**Source material:**
+++++
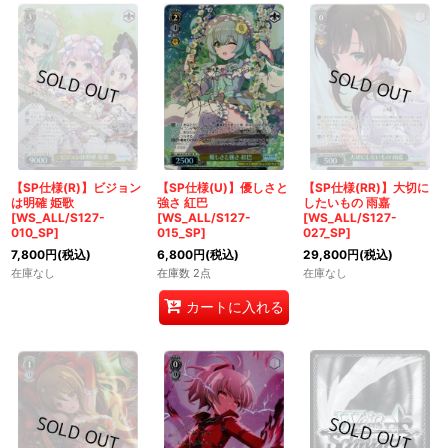
【SP仕様(R)】ビジョン
【SP仕様(U)】優しさと
【SP仕様(RR)】大切に
は明確 姫歌
強さ 紅巴
したいもの 雨嘉
[WS_ALL/S127-
[WS_ALL/S127-
[WS_ALL/S127-
010_SP]
015_SP]
027_SP]
7,800
円
(税込)
6,800
円
(税込)
29,800
円
(税込)
在庫なし
在庫数 2点
在庫なし
カートに入れる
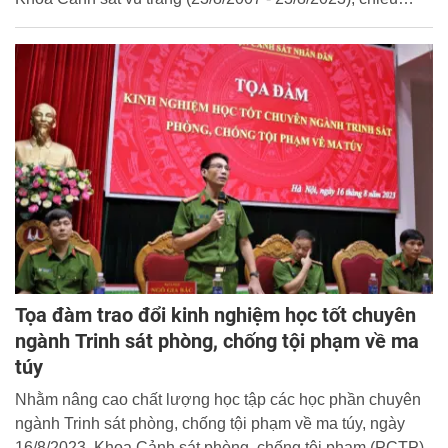
16/8/2023, Khoa Cảnh sát vũ trang tổ chức khai mạc giải
bóng đá chuyên ngành Tham mưu chỉ huy vũ trang bảo vệ
ANTT.
Tọa đàm trao đổi kinh nghiệm học tốt chuyên
ngành Trinh sát phòng, chống tội phạm về ma
túy
Nhằm nâng cao chất lượng học tập các học phần chuyên
ngành Trinh sát phòng, chống tội phạm về ma túy, ngày
16/8/2023, Khoa Cảnh sát phòng, chống tội phạm (PCTP)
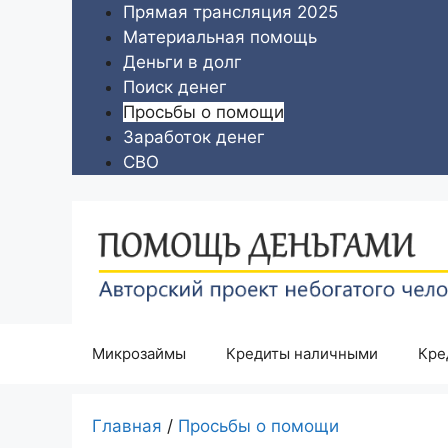
Перейти
Прямая трансляция 2025
к
Материальная помощь
содержимому
Деньги в долг
Поиск денег
Просьбы о помощи
Заработок денег
СВО
Микрозаймы
Кредиты наличными
Кре
Главная
/
Просьбы о помощи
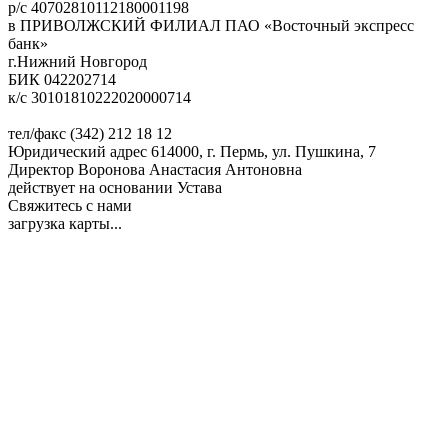
р/с 40702810112180001198
в ПРИВОЛЖСКИЙ ФИЛИАЛ ПАО «Восточный экспресс
банк»
г.Нижний Новгород
БИК ‎042202714
к/с 30101810222020000714
тел/факс (342) 212 18 12
Юридический адрес 614000, г. Пермь, ул. Пушкина, 7
Директор Воронова Анастасия Антоновна
действует на основании Устава
Свяжитесь с нами
загрузка карты...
+++++
**What the task requires:** Check the entries above for the word "Cảnh" and copy every line where it turns up.

**Answer area:**
16/8/2023, Khoa Cảnh sát vũ trang tổ chức khai mạc giải
16/8/2023, Khoa Cảnh sát phòng, chống tội phạm (PCTP)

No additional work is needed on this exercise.